God speaks to us inside our
hearts. My scholar and educator friends hate this. In scholarship all truth
must be verified. They are right to say this. There are a lot of crazy people
in the world who think they have heard from God, but haven’t. But how could
Joseph verify a voice of a dream? He could only believe or not believe.
Notice the first thing the
voice said to Joseph “Do not be afraid.” It didn’t say people would believe them. It
didn’t say everything was going to work out the way they hoped. It didn’t say they
wouldn’t be rejected by their family and have to sleep in a stable. The voice
of God simply said, “Don’t be afraid. This is from me.” God doesn’t give
details. He just says, ‘Do this and don’t be afraid.”
The GPS on my phone gives me
directions when I drive. I can’t read the map and drive at the same time, so a
nice lady’s voice says, “Turn left,” and I turn left.

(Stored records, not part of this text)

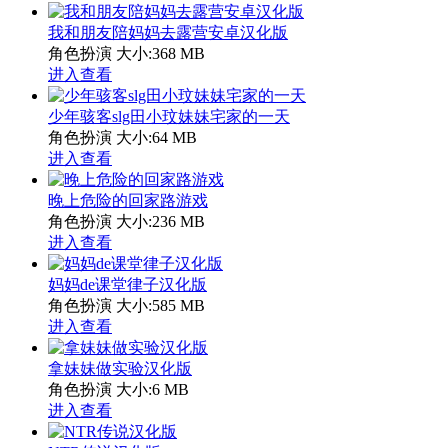
我和朋友陪妈妈去露营安卓汉化版
角色扮演
大小:368 MB
进入查看
少年骇客slg田小玟妹妹宅家的一天
角色扮演
大小:64 MB
进入查看
晚上危险的回家路游戏
角色扮演
大小:236 MB
进入查看
妈妈de课堂律子汉化版
角色扮演
大小:585 MB
进入查看
拿妹妹做实验汉化版
角色扮演
大小:6 MB
进入查看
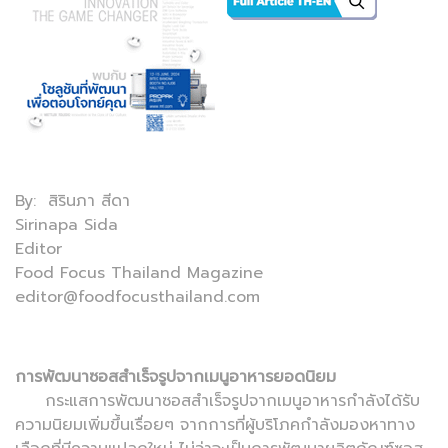
By: สิรินภา สีดา
Sirinapa Sida
Editor
Food Focus Thailand Magazine
editor@foodfocusthailand.com
การพัฒนาซอสสำเร็จรูปจากเมนูอาหารยอดนิยม
กระแสการพัฒนาซอสสำเร็จรูปจากเมนูอาหารกำลังได้รับ
ความนิยมเพิ่มขึ้นเรื่อยๆ จากการที่ผู้บริโภคกำลังมองหาทาง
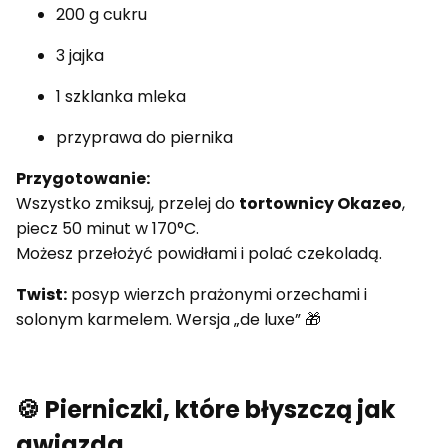
200 g cukru
3 jajka
1 szklanka mleka
przyprawa do piernika
Przygotowanie:
Wszystko zmiksuj, przelej do
tortownicy Okazeo
,
piecz 50 minut w 170°C.
Możesz przełożyć powidłami i polać czekoladą.
Twist:
posyp wierzch prażonymi orzechami i
solonym karmelem. Wersja „de luxe” 🎁
🍪 Pierniczki, które błyszczą jak
gwiazda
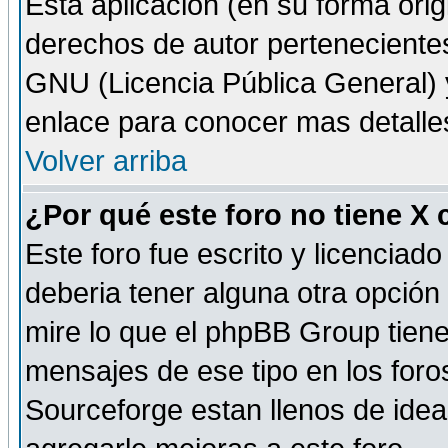
Esta aplicación (en su forma orig
derechos de autor perteneciente
GNU (Licencia Pública General) y 
enlace para conocer mas detalle
Volver arriba
¿Por qué este foro no tiene X
Este foro fue escrito y licencia
deberia tener alguna otra opción 
mire lo que el phpBB Group tiene 
mensajes de ese tipo en los for
Sourceforge estan llenos de idea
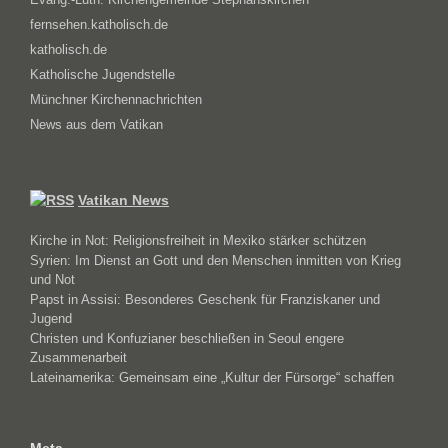
fernsehen.katholisch.de
katholisch.de
Katholische Jugendstelle
Münchner Kirchennachrichten
News aus dem Vatikan
Vatikan News
Kirche in Not: Religionsfreiheit in Mexiko stärker schützen
Syrien: Im Dienst an Gott und den Menschen inmitten von Krieg
und Not
Papst in Assisi: Besonderes Geschenk für Franziskaner und
Jugend
Christen und Konfuzianer beschließen in Seoul engere
Zusammenarbeit
Lateinamerika: Gemeinsam eine „Kultur der Fürsorge“ schaffen
Meta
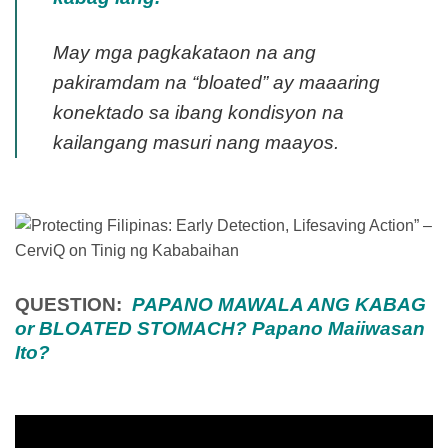
May mga pagkakataon na ang
pakiramdam na “bloated” ay maaaring
konektado sa ibang kondisyon na
kailangang masuri nang maayos.
QUESTION:
PAPANO MAWALA ANG KABAG
or BLOATED STOMACH? Papano Maiiwasan
Ito?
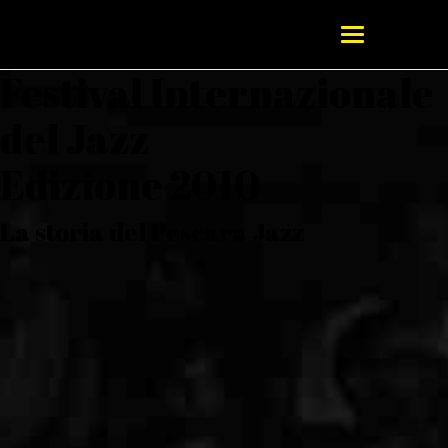
Festival Internazionale
del Jazz
Edizione 2010
La storia del Pescara Jazz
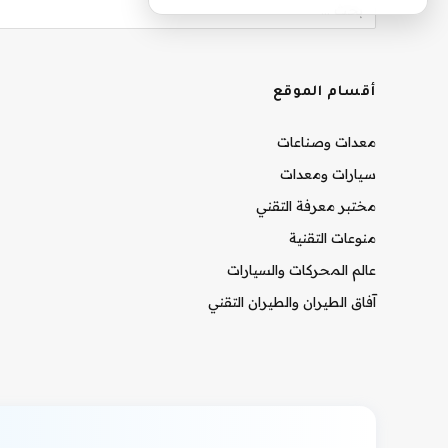
أقسام الموقع
معدات وصناعات
سيارات ومعدات
مختبر معرفة التقني
منوعات التقنية
عالم المحركات والسيارات
آفاق الطيران والطيران التقني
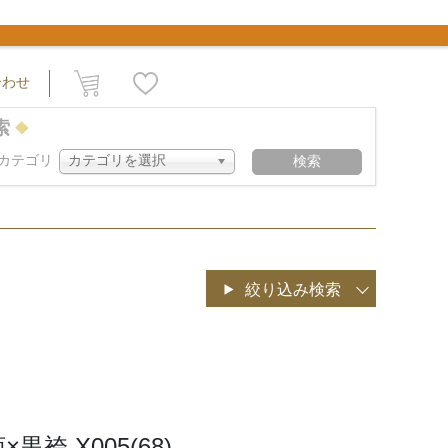
合わせ
索
カテゴリ
カテゴリを選択
検索
検索
絞り込み検索
黒袴 X005(68)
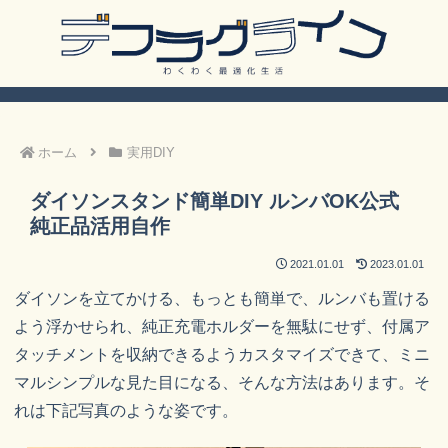
ホーム
実用DIY
ダイソンスタンド簡単DIY ルンバOK公式
純正品活用自作
2021.01.01
2023.01.01
ダイソンを立てかける、もっとも簡単で、ルンバも置ける
よう浮かせられ、純正充電ホルダーを無駄にせず、付属ア
タッチメントを収納できるようカスタマイズできて、ミニ
マルシンプルな見た目になる、そんな方法はあります。そ
れは下記写真のような姿です。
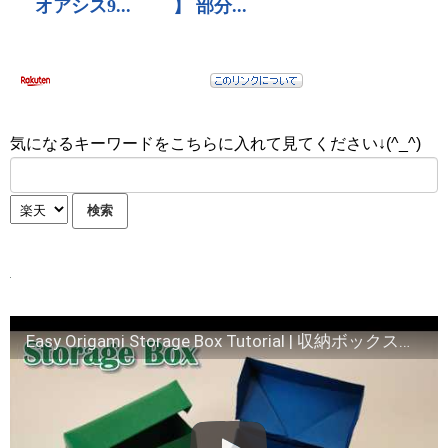
気になるキーワードをこちらに入れて見てください↓(^_^)
Easy Origami Storage Box Tutorial | 収納ボックス折り紙 | How To Fold A Storage Box | Step by Step Tutorial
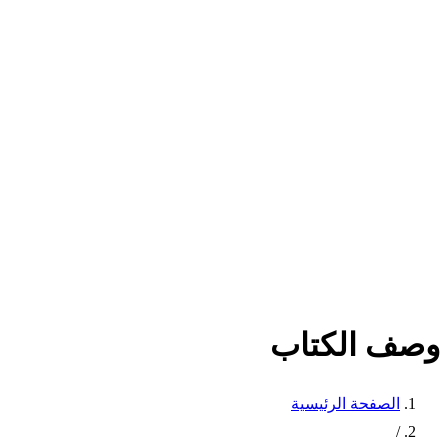
وصف الكتاب
الصفحة الرئيسية
/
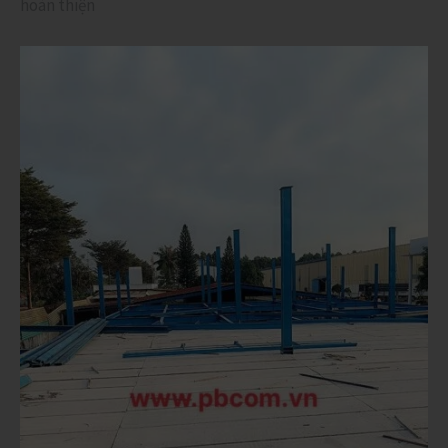
hoàn thiện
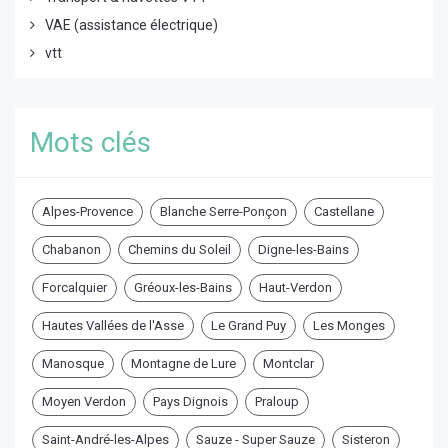
VAE (assistance électrique)
vtt
Mots clés
Alpes-Provence
Blanche Serre-Ponçon
Castellane
Chabanon
Chemins du Soleil
Digne-les-Bains
Forcalquier
Gréoux-les-Bains
Haut-Verdon
Hautes Vallées de l'Asse
Le Grand Puy
Les Monges
Manosque
Montagne de Lure
Montclar
Moyen Verdon
Pays Dignois
Praloup
Saint-André-les-Alpes
Sauze - Super Sauze
Sisteron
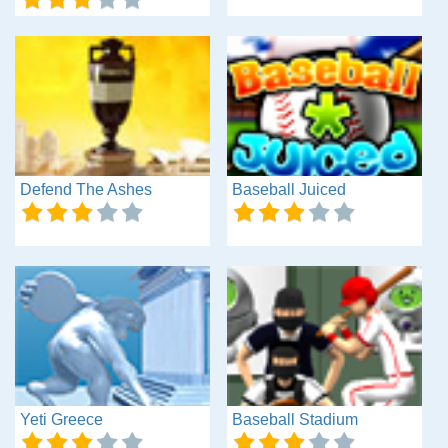
Defend The Ashes
Baseball Juiced
Yeti Greece
Baseball Stadium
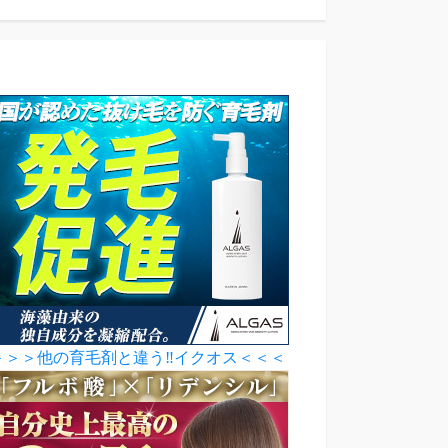
＞＞＞他の育毛剤と違う‼イクオス＜＜＜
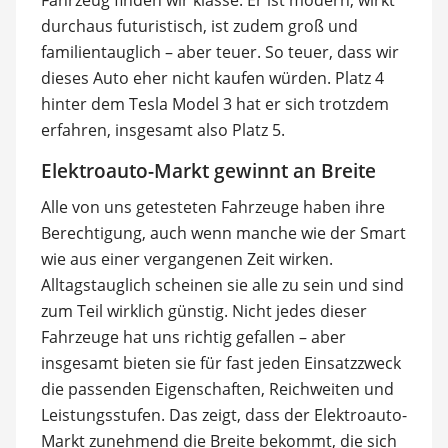
durchaus futuristisch, ist zudem groß und
familientauglich – aber teuer. So teuer, dass wir
dieses Auto eher nicht kaufen würden. Platz 4
hinter dem Tesla Model 3 hat er sich trotzdem
erfahren, insgesamt also Platz 5.
Elektroauto-Markt gewinnt an Breite
Alle von uns getesteten Fahrzeuge haben ihre
Berechtigung, auch wenn manche wie der Smart
wie aus einer vergangenen Zeit wirken.
Alltagstauglich scheinen sie alle zu sein und sind
zum Teil wirklich günstig. Nicht jedes dieser
Fahrzeuge hat uns richtig gefallen – aber
insgesamt bieten sie für fast jeden Einsatzzweck
die passenden Eigenschaften, Reichweiten und
Leistungsstufen. Das zeigt, dass der Elektroauto-
Markt zunehmend die Breite bekommt, die sich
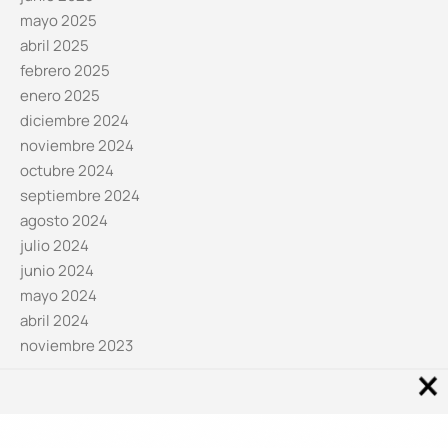
mayo 2025
abril 2025
febrero 2025
enero 2025
diciembre 2024
noviembre 2024
octubre 2024
septiembre 2024
agosto 2024
julio 2024
junio 2024
mayo 2024
abril 2024
noviembre 2023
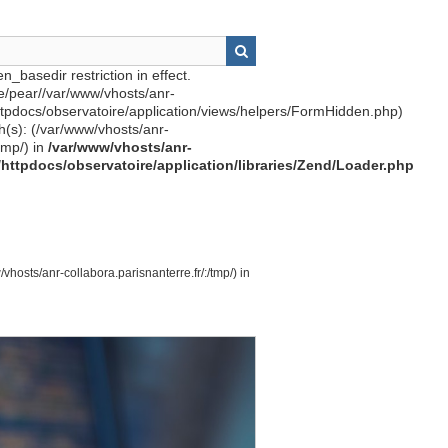
n_basedir restriction in effect.
re/pear//var/www/vhosts/anr-
httpdocs/observatoire/application/views/helpers/FormHidden.php)
th(s): (/var/www/vhosts/anr-
tmp/) in
/var/www/vhosts/anr-
r/httpdocs/observatoire/application/libraries/Zend/Loader.php
vhosts/anr-collabora.parisnanterre.fr/:/tmp/) in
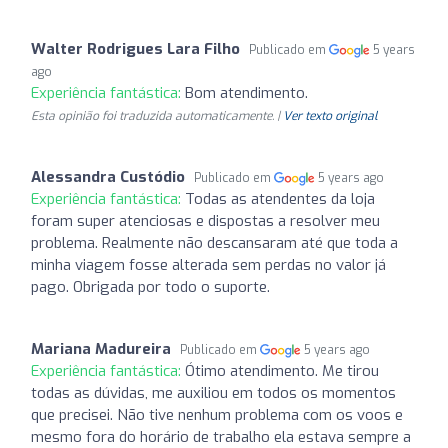
Walter Rodrigues Lara Filho
Publicado em
5 years
ago
Experiência fantástica:
Bom atendimento.
Esta opinião foi traduzida automaticamente. |
Ver texto original
Alessandra Custódio
Publicado em
5 years ago
Experiência fantástica:
Todas as atendentes da loja
foram super atenciosas e dispostas a resolver meu
problema. Realmente não descansaram até que toda a
minha viagem fosse alterada sem perdas no valor já
pago. Obrigada por todo o suporte.
Mariana Madureira
Publicado em
5 years ago
Experiência fantástica:
Ótimo atendimento. Me tirou
todas as dúvidas, me auxiliou em todos os momentos
que precisei. Não tive nenhum problema com os voos e
mesmo fora do horário de trabalho ela estava sempre a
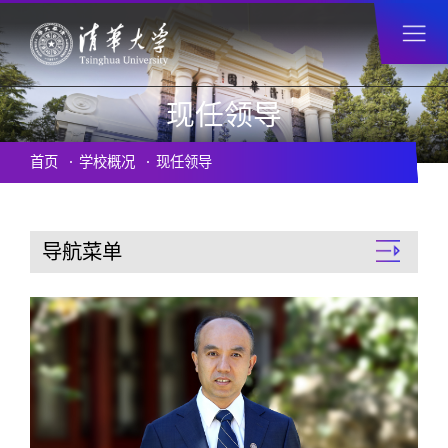
现任领导
首页
学校概况
现任领导
导航菜单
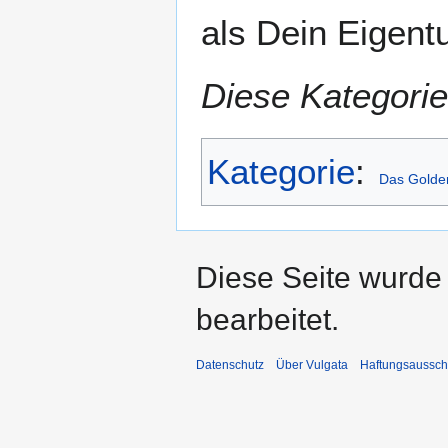
als Dein Eigent
Diese Kategorie
Kategorie
:
Das Golde
Diese Seite wurde
bearbeitet.
Datenschutz
Über Vulgata
Haftungsaussch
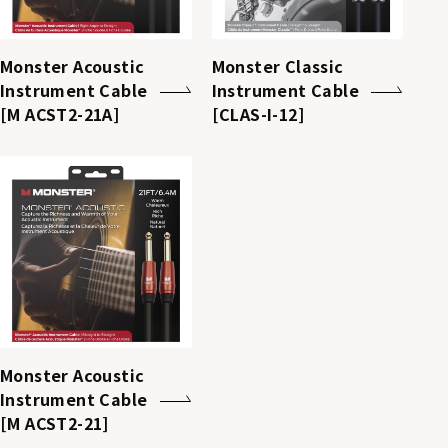
Monster Acoustic
Monster Classic
Instrument Cable
Instrument Cable
[M ACST2-21A]
[CLAS-I-12]
Monster Acoustic
Instrument Cable
[M ACST2-21]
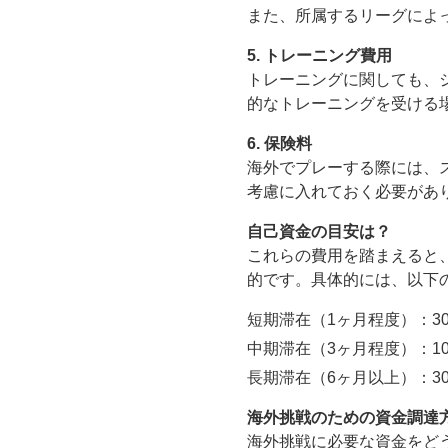
また、所属するリーグによ
5. トレーニング費用
トレーニングに関しても、
的なトレーニングを受ける
6. 保険料
海外でプレーする際には、
考慮に入れておく必要があ
自己資金の目安は？
これらの費用を踏まえると
的です。具体的には、以下
短期滞在（1ヶ月程度）：30
中期滞在（3ヶ月程度）：10
長期滞在（6ヶ月以上）：3
海外挑戦のための資金調達
海外挑戦に必要な資金をど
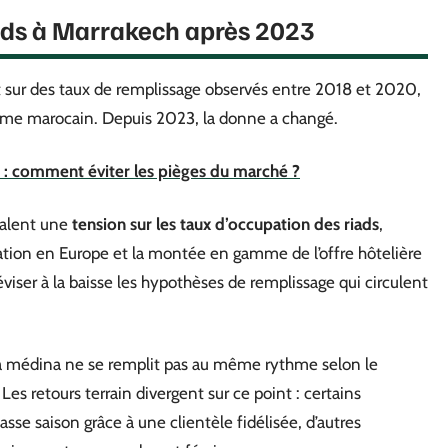
iads à Marrakech après 2023
nt sur des taux de remplissage observés entre 2018 et 2020,
isme marocain. Depuis 2023, la donne a changé.
h : comment éviter les pièges du marché ?
nalent une
tension sur les taux d’occupation des riads
,
flation en Europe et la montée en gamme de l’offre hôtelière
viser à la baisse les hypothèses de remplissage qui circulent
la médina ne se remplit pas au même rythme selon le
 Les retours terrain divergent sur ce point : certains
sse saison grâce à une clientèle fidélisée, d’autres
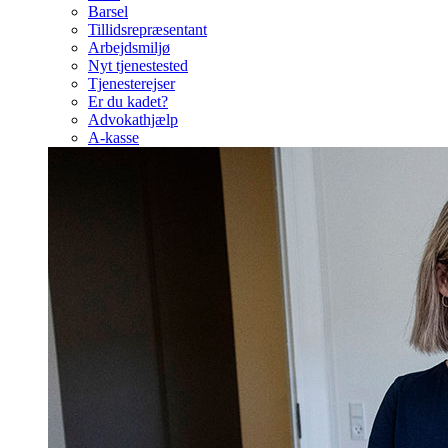
Barsel
Tillidsrepræsentant
Arbejdsmiljø
Nyt tjenestested
Tjenesterejser
Er du kadet?
Advokathjælp
A-kasse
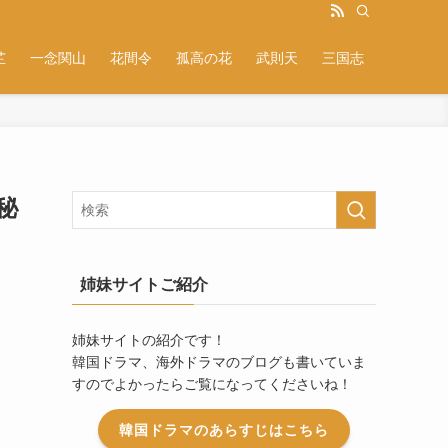
芷
一念関山
花間令
孤高の花
武則天
三国志
秘
姉妹サイトご紹介
姉妹サイトの紹介です！
韓国ドラマ、海外ドラマのブログも書いていま
すのでよかったらご覧になってくださいね！
韓国ドラマのあらすじはこちら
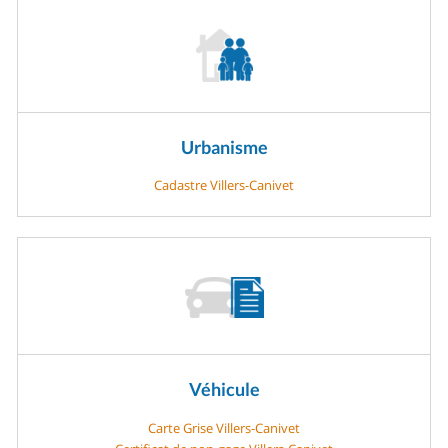
Urbanisme
Cadastre Villers-Canivet
Véhicule
Carte Grise Villers-Canivet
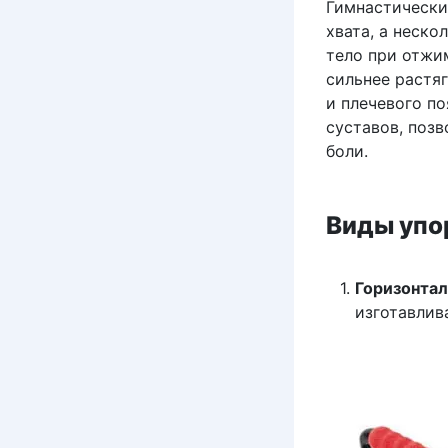
Гимнастически
хвата, а неск
тело при отжи
сильнее растя
и плечевого п
суставов, позв
боли.
Виды упо
Горизонта
изготавлив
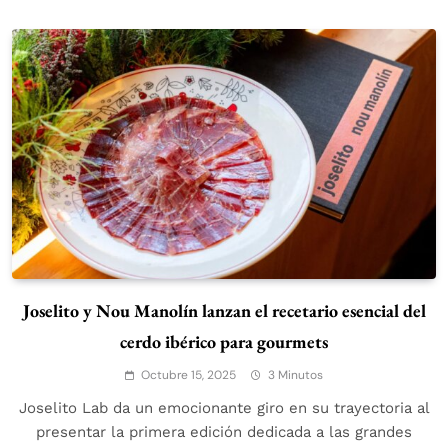
Joselito y Nou Manolín lanzan el recetario esencial del
cerdo ibérico para gourmets
Octubre 15, 2025
3 Minutos
Joselito Lab da un emocionante giro en su trayectoria al
presentar la primera edición dedicada a las grandes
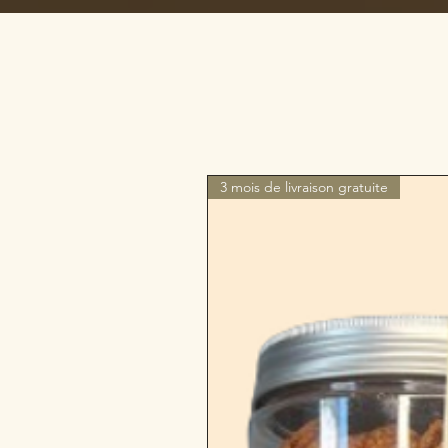
3 mois de livraison gratuite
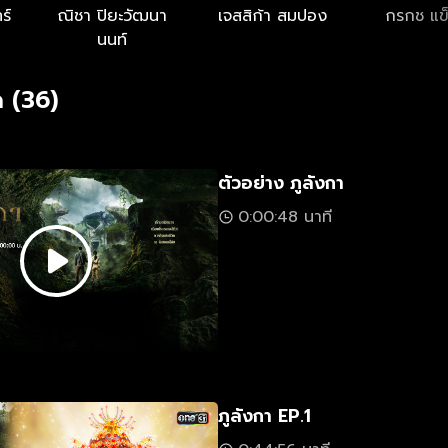
ร์
ณิชา ปิยะวัฒนา
เจสสิก้า สมปอง
กรกช แข็
นนท์
 (36)
ตัวอย่าง ภูลังกา
0:00:48 นาที
ภูลังกา EP.1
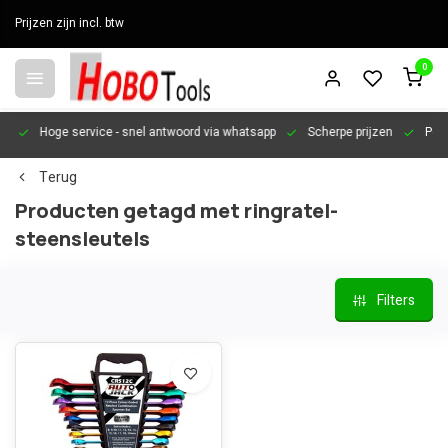
Prijzen zijn incl. btw
0
en
Hoge service
- snel antwoord via whatsapp
Scherpe prijzen
Pers
Terug
Producten getagd met ringratel-
steensleutels
Filters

She says “turn
right” and I turn right. She says, “Stop,”
so I stop. God doesn’t give us a map. He just gives me directions today. I
don’t know what the next turns are going to be. That’s all he needed to know. I
must trust the subjective, internal voice of God in my inner being.
God’s message to Joseph’s did
show him a destination, though. God told him that this child would fulfill Biblical
prophecy and be the savior of the world. He and Mary were nobodies, but to God,
they were very, very important. When we look at ourselves objectively, we can’t
see what God is capable of doing.
Don’t try to measure your
worth by looking at what you are or what people think of you. Measure your worth
by God’s love for you. It is God who works through you and in you.
The child who is coming was
given two names—one by Isaiah and one by his parents. Both names came from God.
He is Emmanuel, which means “God with
us.” He is also Jesus, which means “Salvation.”
Mary and Joseph aren’t better than anyone else—they are just the ones who bore
the God and salvation into the world.
And so are you. You bear in yourself the
Spirit of God. Do you have faith to believe this? Can you accept that you might
bear God’s word to the people around you, that the Spirit of Christ within you
is greater than all the power of this earth?
This is a small church with a
lot of problems. Sometimes, they seem
insurmountable. But our problems don’t matter. All that matters is that you can
deliver God’s love to others. You are not nobody. You are the holy ones of God.
As long as you are here, God is with you.
Don’t despise small things. When
Bach was selected to be the church organist, the committee complained that they
had to settle for second best. When Fred
Astaire was given a screen test, a reviewer said, “Can’t sing. Can’t act. Can
dance a little.” The world doesn’t know
what it has, but God does. Wherever God is working there is a miracle. You are
a miracle of God.
Expect miracles, and God will
give them. Expect the ordinary and that’s
what you get. God has great things for you if you believe.